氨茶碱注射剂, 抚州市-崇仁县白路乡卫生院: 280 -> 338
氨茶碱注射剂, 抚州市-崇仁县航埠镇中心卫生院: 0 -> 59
********************
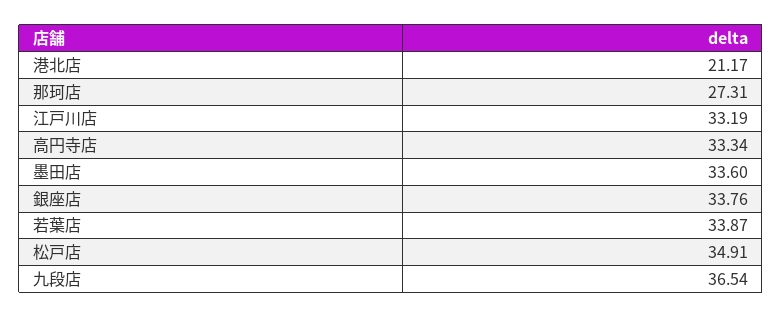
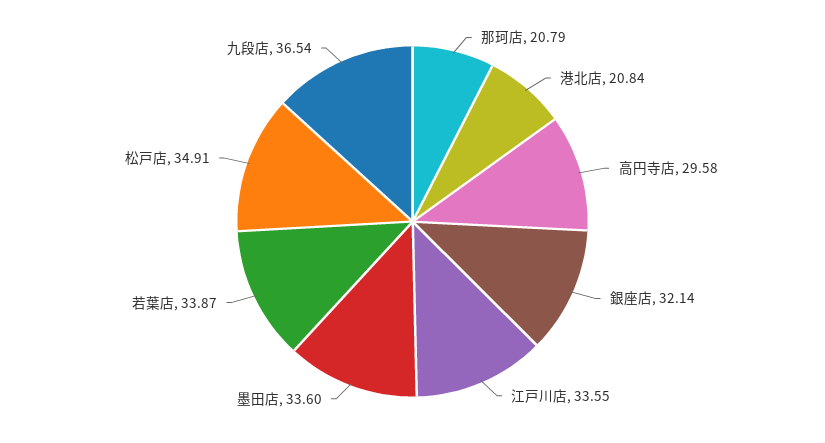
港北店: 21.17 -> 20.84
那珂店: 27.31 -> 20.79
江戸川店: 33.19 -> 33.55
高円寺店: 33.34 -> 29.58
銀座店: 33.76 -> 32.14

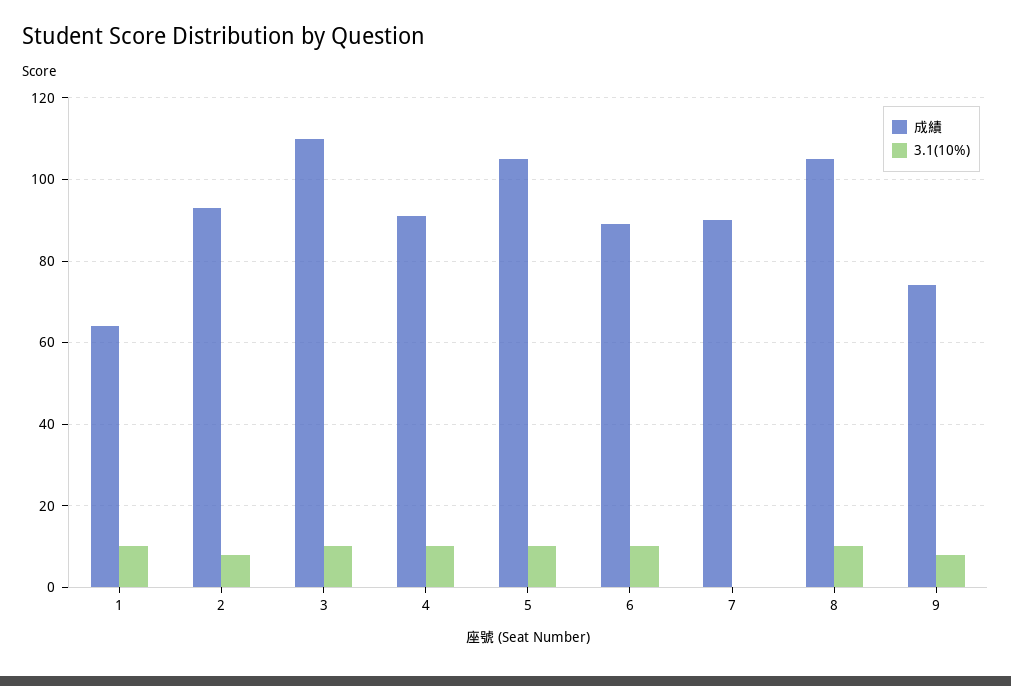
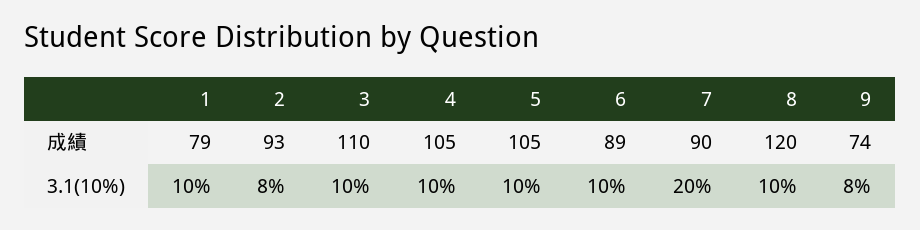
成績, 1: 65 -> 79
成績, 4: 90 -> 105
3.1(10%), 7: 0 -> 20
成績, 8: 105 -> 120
********************
■ **DIRECTIONS**
Out of the records above, please copy exactly the lines from the line with "銀座店: 33.76 -> 32.14" up to and including the line with "成績, 8: 105 -> 120", minus the pictures.

■ **EXPECTED OUTPUT**
銀座店: 33.76 -> 32.14

成績, 1: 65 -> 79
成績, 4: 90 -> 105
3.1(10%), 7: 0 -> 20
成績, 8: 105 -> 120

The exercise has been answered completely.